Author: Beat Weber
Publisher: Cambridge University Press – 275 pages
Book Review by: Sonu Chandiram
Money essentially, is a store of value and a means of exchanging value for goods and services received. Over the course of millennia since man began to trade goods and services, money has taken many physical forms – beads, stones, metals, and particularly, paper. Then credit cards followed, and when they were first issued, they were generally not bound or secured by any physical assets of either the borrower or lender.
Most means of exchange in current-day use by over 7.7 billion people on Earth are pieces of paper, a commodity that has almost zero value because of its plentiful and limitless supply. On the other hand, metals such as gold, silver, platinum, palladium and others, have inherent value because of their scarcity as well as the cost of mining and extracting them from the ground.
The price of one troy ounce of gold has varied greatly in recent decades, from a high of $850 on January 21, 1980, to a low of just $250 almost two decades later on June 21, 1999. Gold and other precious metals have been used for millennia by humans as means of exchange, but today they represent just a tiny portion of the total final value of the entire world’s total production of goods and services, as measured by the Gross Domestic Product or GDP.
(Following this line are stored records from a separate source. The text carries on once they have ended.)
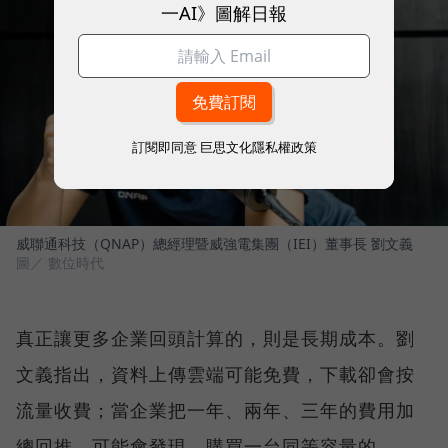
一AI》圖解日報
訂閱即同意
巨思文化隱私權政策
威聯通科技（QNAP）總經理暨威強電集團（IEI）董事長 劉文義
圖／ 數位時代
真正讓更多企業回頭計算的，則是長期成本。劉
文義指出，資料上傳雲端可能免費，下載卻會按
流量收費；當企業把一年、兩年、三年的費用加
總回推，可能會發現，購買一台同等容量的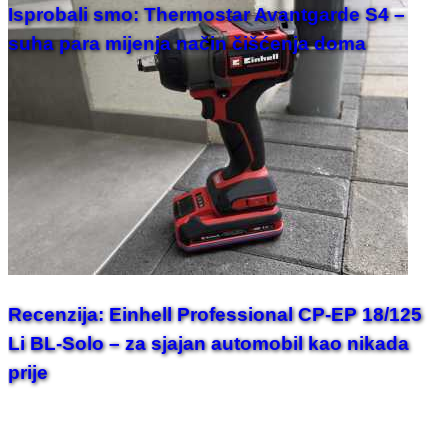
Isprobali smo: Thermostar Avantgarde S4 –
suha para mijenja način čišćenja doma
Recenzija: Einhell Professional CP-EP 18/125
Li BL-Solo – za sjajan automobil kao nikada
prije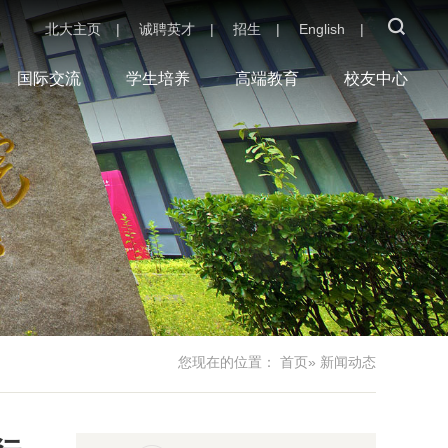
北大主页
|
诚聘英才
|
招生
|
English
|
国际交流
学生培养
高端教育
校友中心
您现在的位置：
首页
» 新闻动态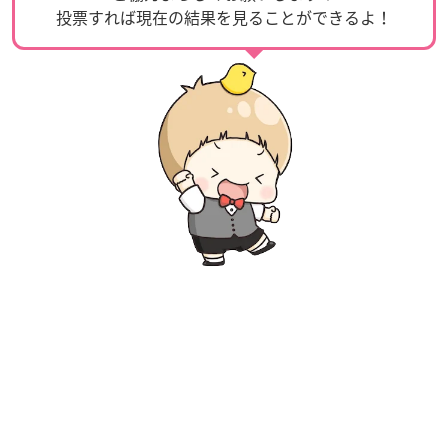
投票すれば現在の結果を見ることができるよ！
As of 2018, according to the International Monetary Fund (IMF) total world GDP in US dollars in nominal terms (as opposed to PPP or purchasing power parity that varies country to country) was nearly $85 trillion.
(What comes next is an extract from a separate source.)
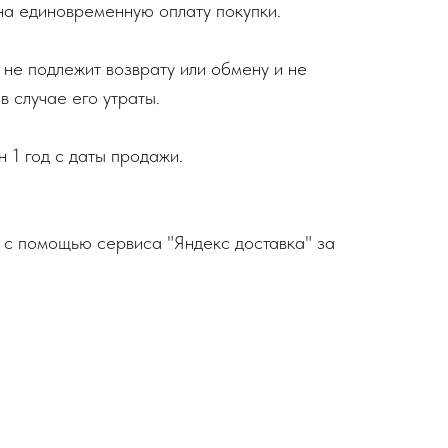
 на единовременную оплату покупки.
 не подлежит возврату или обмену и не
в случае его утраты.
н 1 год с даты продажи.
 с помощью сервиса "Яндекс доставка" за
Much of this GDP worldwide is based on paper currency, the value of which fluctuates widely based on the amount that is printed every year that adds to the total world supply. As more bills or notes and coins are created, the value of each unit declines based on the simple law of supply and demand.
This is a man-made commodity controlled by men and women in each country who have the power to do so. Their decisions – right or wrong, good or bad – affect the lives and standards of living of the people they govern. Much else of course depends on individual choices, such as what jobs they do, or what countries they go to, to settle in, to make their lives better.
All this brings us to the debate and issues covered in this book. Many economists have pointed out that the 2007-2008 financial crisis that occurred in the United States (and to various extents, in the rest of the world) and the subsequent recession that followed, was caused by over-lending money to home buyers who did not have sufficient resources (cash and income) to pay back, on a timely basis, the money they had borrowed.
While many past U.S. presidents have encouraged home ownership – including Franklin Delano Roosevelt, Ronald Reagan, William J. Clinton and George W. Bush – none of them advocated extremely liberal lending policies to help people buy homes.
The 2007-2009 U.S. financial crisis has been more tightly termed by some as the ‘subprime mortgage crisis’ that followed not only indiscriminate loans by lenders to borrowers with poor credit records, but also by intermediaries whose only interest was to earn commissions from the sales of such mortgages.
The recession (economic contraction) that followed this crisis has been attributed to over-tightening of lending standards. This recession caused closures of many banks – small, large, and super-sized – as well as many companies that depended on the banks to borrow money to grow their businesses.
Since financial institutions’ overly liberal or overly conservative policies on lending caused the crisis and the contraction, many economists have been thinking of solutions to prevent extremes on either side that could hurt millions of people.
The author of this book Beat Weber writes at the beginning:
“A lack of confidence in monetary and financial institutions after the recent financial crash has led to a resurgence of public debate on the topic of monetary reform, reaching a level of political prominence not seen since the period after the Great Depression. Whether privatizing money with Bitcoin, regionalizing it with local currencies or turning it into a state monopoly with either ‘Sovereign Money’ or Modern Monetary Theory’, the only economic utopians able to draw public attention in our post-crash world seem to be monetary reformers.”
The author describes his book as the ‘first proper economic analysis of the modern reform proposals,” and he looks at the ‘flaws and fallacies’ of each one that could be an ‘alternative currency system’ that could curb extremes on either side – excessive lending of money, or over-tightening its supply that could lead to economic slowdowns resulting in closures of business, loss of jobs and overall economic malaise.
We provide you below an overview of what topics are covered and discussed in this book by simply listing the titles of its chapters below.
Introduction
- What Makes Money Legitimate?
- Current Monetary Systems
- The Political Economy of Monetary Reform
- Bitcoin
- Regional Money
- Sovereign Money
- Modern Monetary Theory (MMT)
- Money and Democracy in Perspective
For those who are interested in looking at ways to avoid future financial crises such as the Great Depression of the 1930s as well as the most recent one of 2007-2009, this is the book to read.
Author:
Beat Weber is an economist at the European Affairs and International Financial Organizations Division of Oesterreichische Nationalbank, and a PhD candidate in political economy at the University of Kassel. He co-authored The Political Economy of Capital Markets Regulation (2006) as well as publishing a number of books and articles on German on the political economy of finance, and now devotes his research to investigating monetary governance and alternative currencies.